Feira de Santana Falta policiais
Déficit de policiais penais compromete funcionamento do Conjunto Penal de Feira de Santana, alerta OAB
Unidade tem cerca de 10 policiais penais por plantão para mais de 2 mil custodiados, aponta entidade.
05/03/2026 15h33
Por: Karoliny Dias Fonte: Boca de Forno News
Lorena Peixoto - Foto: Arquivo Pessoal

A falta de policiais penais no Conjunto Penal de Feira de Santana foi tema de uma reunião institucional realizada na última segunda-feira (2) entre a diretoria da Ordem dos Advogados do Brasil Subseção Feira de Santana e a direção da unidade prisional. Durante o encontro, foram discutidos os transtornos causados pelo déficit de efetivo, que atualmente conta com cerca de 10 policiais penais por plantão para atender uma população de 2.167 custodiados. A situação, apontada em relatório da Ordem dos Advogados do Brasil Seccional Bahia, tem impactado o atendimento aos internos, o trabalho da advocacia e o acesso de familiares e da população à unidade.

A presidente da Ordem dos Advogados do Brasil (OAB) Subseção Feira de Santana, Lorena Peixoto, chamou a atenção para essa grave deficiência no número de policiais penais que atuam no Conjunto Penal do município. Segundo ela, o déficit de profissionais tem comprometido não apenas a segurança interna da unidade prisional, mas também o funcionamento de serviços essenciais e o próprio exercício da advocacia.

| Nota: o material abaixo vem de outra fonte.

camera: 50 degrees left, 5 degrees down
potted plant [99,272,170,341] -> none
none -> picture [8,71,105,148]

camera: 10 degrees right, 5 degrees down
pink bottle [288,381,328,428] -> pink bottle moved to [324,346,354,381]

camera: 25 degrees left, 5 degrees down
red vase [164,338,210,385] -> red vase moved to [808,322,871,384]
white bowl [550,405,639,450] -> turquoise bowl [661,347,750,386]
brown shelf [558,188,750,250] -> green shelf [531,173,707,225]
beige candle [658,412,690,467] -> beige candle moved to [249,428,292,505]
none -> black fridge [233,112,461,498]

De acordo com Lorena, a falta de efetivo afeta diretamente a segurança dos custodiados, dos próprios agentes que trabalham na unidade e também das pessoas que frequentam o presídio, como familiares em dias de visita e advogados que precisam manter contato com seus clientes.

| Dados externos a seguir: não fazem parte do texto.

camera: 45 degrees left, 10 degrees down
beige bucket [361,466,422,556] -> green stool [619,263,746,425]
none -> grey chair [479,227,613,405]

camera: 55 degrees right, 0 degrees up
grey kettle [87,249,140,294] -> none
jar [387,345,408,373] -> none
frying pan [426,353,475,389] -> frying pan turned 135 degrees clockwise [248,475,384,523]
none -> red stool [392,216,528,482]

A presidente da subseção destacou que a situação tem causado impactos no direito dos detentos e na rotina dos profissionais do direito. “Estamos diante de um cenário em que o número insuficiente de policiais penais compromete a dinâmica de funcionamento do presídio. Isso interfere tanto na segurança interna e externa quanto na garantia da efetividade do exercício profissional da advocacia”, afirmou.

Lorena Peixoto também relatou que, em reunião recente entre representantes da OAB e a direção do Conjunto Penal, foi discutida a necessidade urgente de ampliação do efetivo. Participaram do encontro os diretores da entidade, Daniel Vitor, Fabiano Vilas Boas e Lívia, além do diretor da unidade prisional, Pedro Aníbal.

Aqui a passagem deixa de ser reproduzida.